» WHAT TO PRODUCE
Copy without change the stretch of the items below from the line that contains "order: Diptera" through the line that contains "family: Picidae", including both of those lines.

• • • • •

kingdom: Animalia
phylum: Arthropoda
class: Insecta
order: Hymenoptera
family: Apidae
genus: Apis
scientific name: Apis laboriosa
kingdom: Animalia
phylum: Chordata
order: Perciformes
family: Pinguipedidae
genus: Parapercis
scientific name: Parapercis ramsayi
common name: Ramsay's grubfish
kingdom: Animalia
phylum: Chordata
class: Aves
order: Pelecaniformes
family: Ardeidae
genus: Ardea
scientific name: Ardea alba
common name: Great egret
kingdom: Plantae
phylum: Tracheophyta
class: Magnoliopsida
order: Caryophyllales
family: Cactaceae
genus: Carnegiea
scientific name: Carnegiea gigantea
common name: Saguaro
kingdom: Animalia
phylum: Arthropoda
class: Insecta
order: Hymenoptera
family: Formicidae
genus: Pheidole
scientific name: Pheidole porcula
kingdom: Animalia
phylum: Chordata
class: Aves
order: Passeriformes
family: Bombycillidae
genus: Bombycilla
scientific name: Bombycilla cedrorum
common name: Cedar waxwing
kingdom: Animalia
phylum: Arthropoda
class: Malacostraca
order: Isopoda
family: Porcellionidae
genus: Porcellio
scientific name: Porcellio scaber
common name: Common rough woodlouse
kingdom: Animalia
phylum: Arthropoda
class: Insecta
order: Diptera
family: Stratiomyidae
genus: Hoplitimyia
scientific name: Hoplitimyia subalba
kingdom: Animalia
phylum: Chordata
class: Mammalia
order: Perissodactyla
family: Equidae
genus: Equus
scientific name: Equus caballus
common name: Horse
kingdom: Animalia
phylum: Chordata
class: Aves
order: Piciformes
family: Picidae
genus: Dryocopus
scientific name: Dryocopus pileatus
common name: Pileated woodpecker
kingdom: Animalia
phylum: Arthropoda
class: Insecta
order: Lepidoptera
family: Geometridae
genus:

• • • • •

» ANSWER TO THIS TASK
order: Diptera
family: Stratiomyidae
genus: Hoplitimyia
scientific name: Hoplitimyia subalba
kingdom: Animalia
phylum: Chordata
class: Mammalia
order: Perissodactyla
family: Equidae
genus: Equus
scientific name: Equus caballus
common name: Horse
kingdom: Animalia
phylum: Chordata
class: Aves
order: Piciformes
family: Picidae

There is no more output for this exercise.